There are at least a number of logical steps that can be taken to address that.
One of those is not to just remove VAR, since this is a non-starter that goes way beyond England and up to Fifa. It is here to stay. That’s also why it’s just vital that cases like this lead to improvement.
One first step is to limit this extra work abroad – as England and Cook’s appointment in the UAE was within the rules and actually approved by the FA. Another is to improve the communication so there is absolutely no ambiguity.
It is simple to go from “check complete” to “the decision should be a goal”, or equivalent. That also raises the most obvious solution of all.
All of the communication between the referee and VAR should be made audible and accessible, so as to eliminate any ambiguity.
People might still disagree with decisions, but they would at least be able to understand why they are made. That goes a long way to creating acceptance of VAR.
When it was raised whether the audio from this decision would be made public, one response was that Match Officials Mic’d Up is now a monthly show so it will likely feature on that.

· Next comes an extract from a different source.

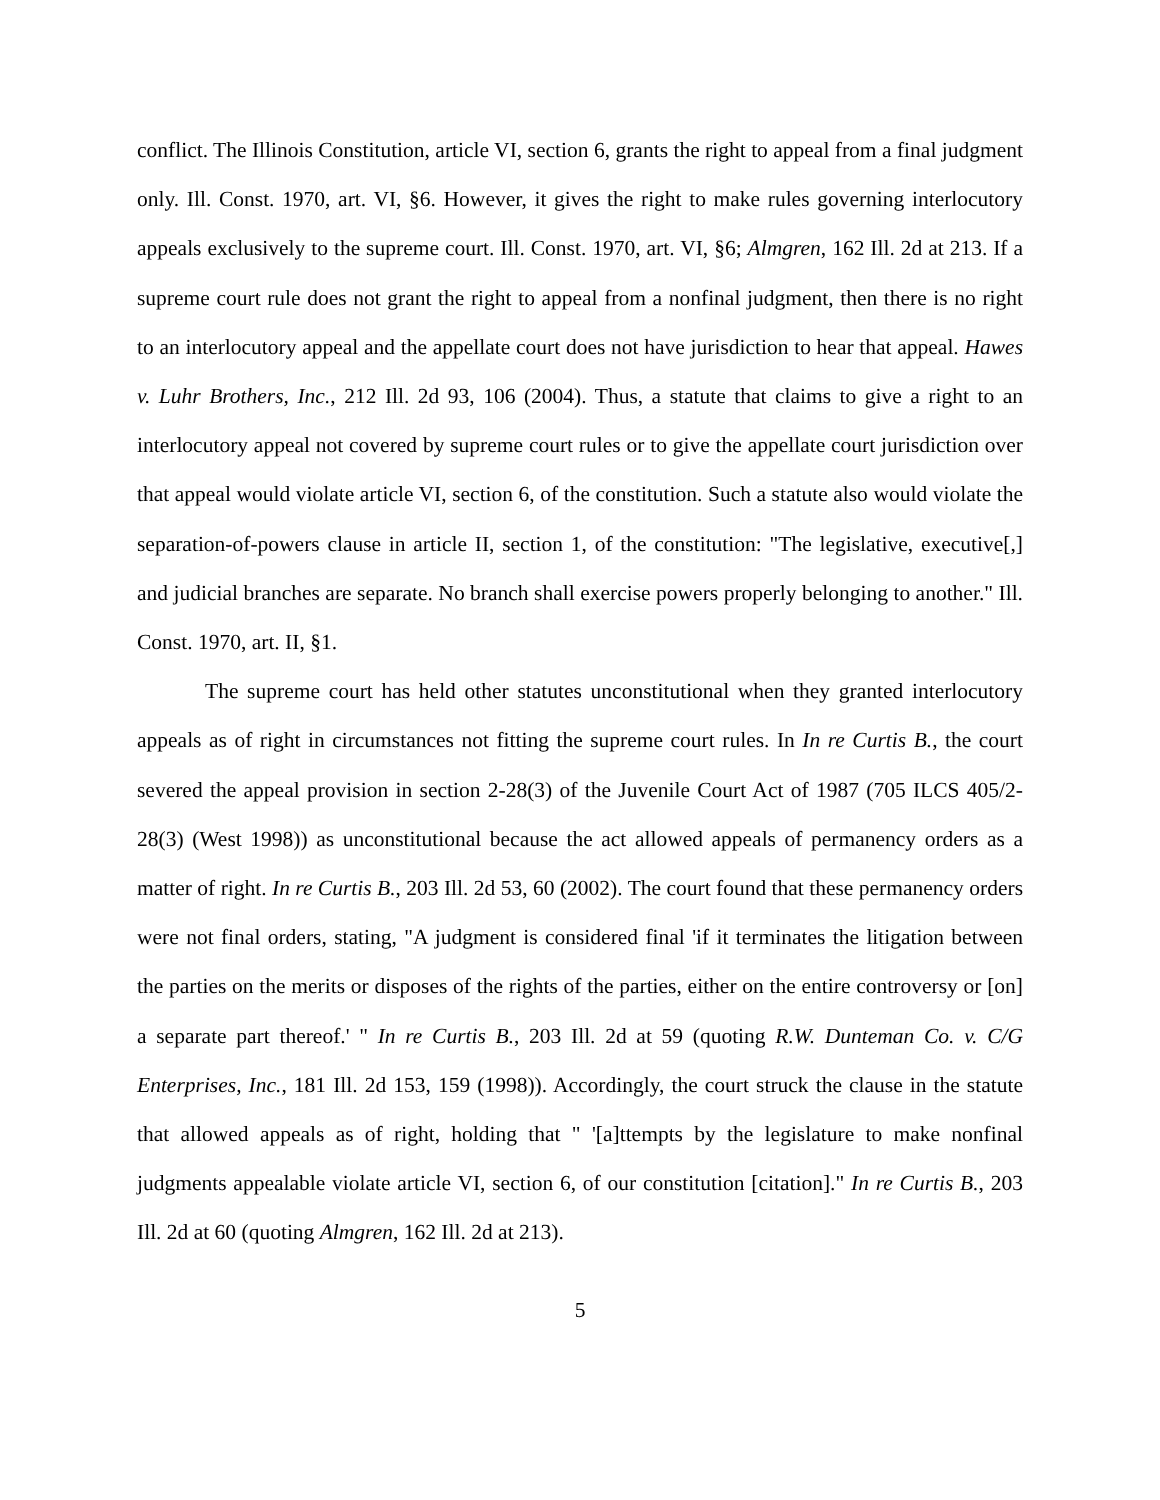conflict. The Illinois Constitution, article VI, section 6, grants the right to appeal from a final judgment only. Ill. Const. 1970, art. VI, §6. However, it gives the right to make rules governing interlocutory appeals exclusively to the supreme court. Ill. Const. 1970, art. VI, §6; Almgren, 162 Ill. 2d at 213. If a supreme court rule does not grant the right to appeal from a nonfinal judgment, then there is no right to an interlocutory appeal and the appellate court does not have jurisdiction to hear that appeal. Hawes v. Luhr Brothers, Inc., 212 Ill. 2d 93, 106 (2004). Thus, a statute that claims to give a right to an interlocutory appeal not covered by supreme court rules or to give the appellate court jurisdiction over that appeal would violate article VI, section 6, of the constitution. Such a statute also would violate the separation-of-powers clause in article II, section 1, of the constitution: "The legislative, executive[,] and judicial branches are separate. No branch shall exercise powers properly belonging to another." Ill. Const. 1970, art. II, §1.
The supreme court has held other statutes unconstitutional when they granted interlocutory appeals as of right in circumstances not fitting the supreme court rules. In In re Curtis B., the court severed the appeal provision in section 2-28(3) of the Juvenile Court Act of 1987 (705 ILCS 405/2-28(3) (West 1998)) as unconstitutional because the act allowed appeals of permanency orders as a matter of right. In re Curtis B., 203 Ill. 2d 53, 60 (2002). The court found that these permanency orders were not final orders, stating, "A judgment is considered final 'if it terminates the litigation between the parties on the merits or disposes of the rights of the parties, either on the entire controversy or [on] a separate part thereof.' " In re Curtis B., 203 Ill. 2d at 59 (quoting R.W. Dunteman Co. v. C/G Enterprises, Inc., 181 Ill. 2d 153, 159 (1998)). Accordingly, the court struck the clause in the statute that allowed appeals as of right, holding that " '[a]ttempts by the legislature to make nonfinal judgments appealable violate article VI, section 6, of our constitution [citation]." In re Curtis B., 203 Ill. 2d at 60 (quoting Almgren, 162 Ill. 2d at 213).
5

The reality is that the Premier League could do with it coming out now, because of the number of questions that are being asked. Liverpool themselves called for the review to have “full transparency”.
"This is vital for the reliability of future decision making as it applies to all clubs with learnings being used to make improvements to processes in order to ensure this kind of situation cannot occur again,” the club said.
It doesn’t help that this comes amid even greater credibility questions for the Premier League, as everyone awaits the outcome of the charges against Manchester City and Everton over alleged Financial Fair Play breaches.
Many of the sport’s “stakeholders” are now livid at this. Even for broadcasters, this affects the credibility of the product they put on television.
That trust is what the game is founded on.
In the meantime, Liverpool are exploring “the range of options available, given the clear need for escalation and resolution”.
An apology, evidently, is not enough.